The suspected financier Wang Like, former deputy provincial head of the Jiangsu Political and Legal Affairs Commission, was also sentenced to a suspended death penalty, effectively life imprisonment, on Thursday. The same applies to former Justice Minister Fu Zhenghua, who was accused of corruption and lack of loyalty to Xi Jinping. Sun also "confessed" to buying apartments for the children of former Shanghai Party leader Gong Daoan and finding jobs for his family. Gong was sentenced to life imprisonment on Wednesday.
It is no coincidence that the verdicts were handed down three weeks before the Communist Party Congress, which takes place every five years and at which Xi Jinping plans to further cement his power. They are to be understood as a warning to potential adversaries. The trials are the dramatic culmination of a campaign to purge the security and judicial apparatus launched two years ago. The accompanying slogans, "Drive the blade inward," "Scrape the poison from the bones," and "Sort out the harmful members of the herd," evoked purges of Mao's day.
Party policy "criticized without reason"
With the campaign, Xi Jinping secured absolute control over the judiciary and security apparatus. In June, Wang Xiaohong, a close associate of the party leader, was promoted to head the Ministry of Public Security. The two have known each other from Fujian Province since the 1990s. When Xi was governor there, Wang rose to become deputy chief of the local police department. He was also responsible for Xi's personal security at the time, according to a report by the South China Morning Post. Since he took power as party leader in 2012, Wang's career has skyrocketed. Even then, Xi took on the security apparatus. In an unprecedented move, he arrested and tried former security chief Zhou Yongkang, a retired member of the main body of power, the Politburo Standing Committee.
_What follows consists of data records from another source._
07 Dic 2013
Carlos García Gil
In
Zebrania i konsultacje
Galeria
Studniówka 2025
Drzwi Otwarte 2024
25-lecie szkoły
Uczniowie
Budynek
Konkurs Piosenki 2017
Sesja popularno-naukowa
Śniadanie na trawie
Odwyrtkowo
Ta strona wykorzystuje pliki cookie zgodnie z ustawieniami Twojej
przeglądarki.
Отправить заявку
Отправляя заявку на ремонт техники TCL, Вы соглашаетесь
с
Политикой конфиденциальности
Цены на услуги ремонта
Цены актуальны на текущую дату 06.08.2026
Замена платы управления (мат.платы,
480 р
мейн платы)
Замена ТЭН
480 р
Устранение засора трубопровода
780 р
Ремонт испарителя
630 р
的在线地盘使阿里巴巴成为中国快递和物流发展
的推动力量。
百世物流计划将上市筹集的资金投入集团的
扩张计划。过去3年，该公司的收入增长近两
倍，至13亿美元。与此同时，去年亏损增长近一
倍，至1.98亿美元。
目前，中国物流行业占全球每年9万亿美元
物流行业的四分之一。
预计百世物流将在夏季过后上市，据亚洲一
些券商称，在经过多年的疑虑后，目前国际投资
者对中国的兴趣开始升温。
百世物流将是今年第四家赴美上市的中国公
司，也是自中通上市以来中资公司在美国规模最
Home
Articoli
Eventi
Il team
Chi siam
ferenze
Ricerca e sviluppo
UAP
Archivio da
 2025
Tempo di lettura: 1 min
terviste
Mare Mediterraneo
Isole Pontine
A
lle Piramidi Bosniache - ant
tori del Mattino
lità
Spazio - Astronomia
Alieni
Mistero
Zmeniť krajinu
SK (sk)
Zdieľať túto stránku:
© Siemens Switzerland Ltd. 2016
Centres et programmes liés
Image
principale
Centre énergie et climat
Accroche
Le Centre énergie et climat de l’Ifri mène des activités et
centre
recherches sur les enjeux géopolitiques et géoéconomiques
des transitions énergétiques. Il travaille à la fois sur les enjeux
This week's trials are also intended to serve as a reminder of how corrupt and nepotistic the party was when Xi Jinping took over. His anti-corruption campaign secured him popular approval and at the same time the opportunity to eliminate potential rivals and free up positions for his own confidants. The political trials are never just about corruption, but also about a lack of loyalty and loyalty to the party line. Under Xi's leadership, ideological steadfastness has become the most important criterion for promotion and exclusion. The relevant guidelines of the party have just been tightened again. It states that those "who are fickle in their ideals and beliefs," who lack the fighting spirit, misjudge the party's political achievements, or whose wives and children have emigrated are considered unsuitable for leadership positions.
When Sun Lijun, the former vice minister, was expelled from the party last year, the reason given was that he had shown "excessive political ambition and a lack of political integrity" by "baselessly criticizing the party's policies and spreading political rumours." In this way he undermined the unity and political security of the party.